**COLLECTED DATA:**

************

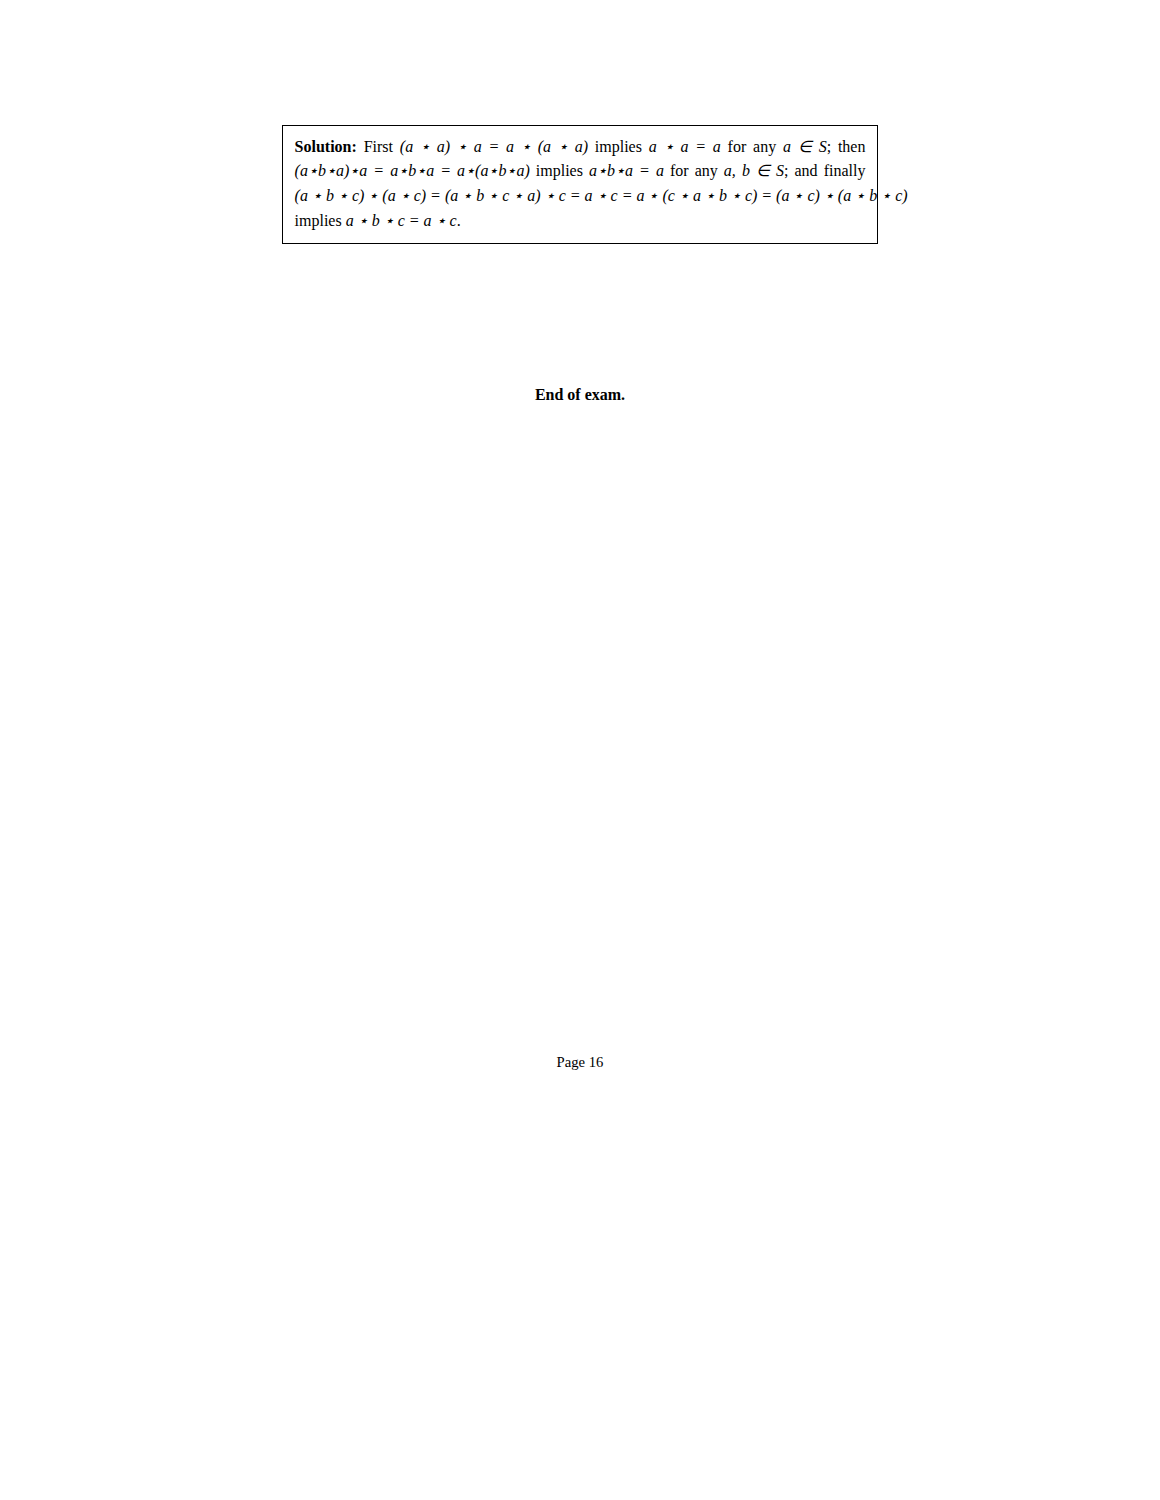Solution: First (a ⋆ a) ⋆ a = a ⋆ (a ⋆ a) implies a ⋆ a = a for any a ∈ S; then (a⋆b⋆a)⋆a = a⋆b⋆a = a⋆(a⋆b⋆a) implies a⋆b⋆a = a for any a, b ∈ S; and finally (a ⋆ b ⋆ c) ⋆ (a ⋆ c) = (a ⋆ b ⋆ c ⋆ a) ⋆ c = a ⋆ c = a ⋆ (c ⋆ a ⋆ b ⋆ c) = (a ⋆ c) ⋆ (a ⋆ b ⋆ c) implies a ⋆ b ⋆ c = a ⋆ c.
End of exam.
Page 16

************

**REQUIRED WORK:** Only the pictures are to be left out; all other material is to be output exactly.

**SOLUTION TO THE EXERCISE:**
Solution: First (a ⋆ a) ⋆ a = a ⋆ (a ⋆ a) implies a ⋆ a = a for any a ∈ S; then (a⋆b⋆a)⋆a = a⋆b⋆a = a⋆(a⋆b⋆a) implies a⋆b⋆a = a for any a, b ∈ S; and finally (a ⋆ b ⋆ c) ⋆ (a ⋆ c) = (a ⋆ b ⋆ c ⋆ a) ⋆ c = a ⋆ c = a ⋆ (c ⋆ a ⋆ b ⋆ c) = (a ⋆ c) ⋆ (a ⋆ b ⋆ c) implies a ⋆ b ⋆ c = a ⋆ c.
End of exam.
Page 16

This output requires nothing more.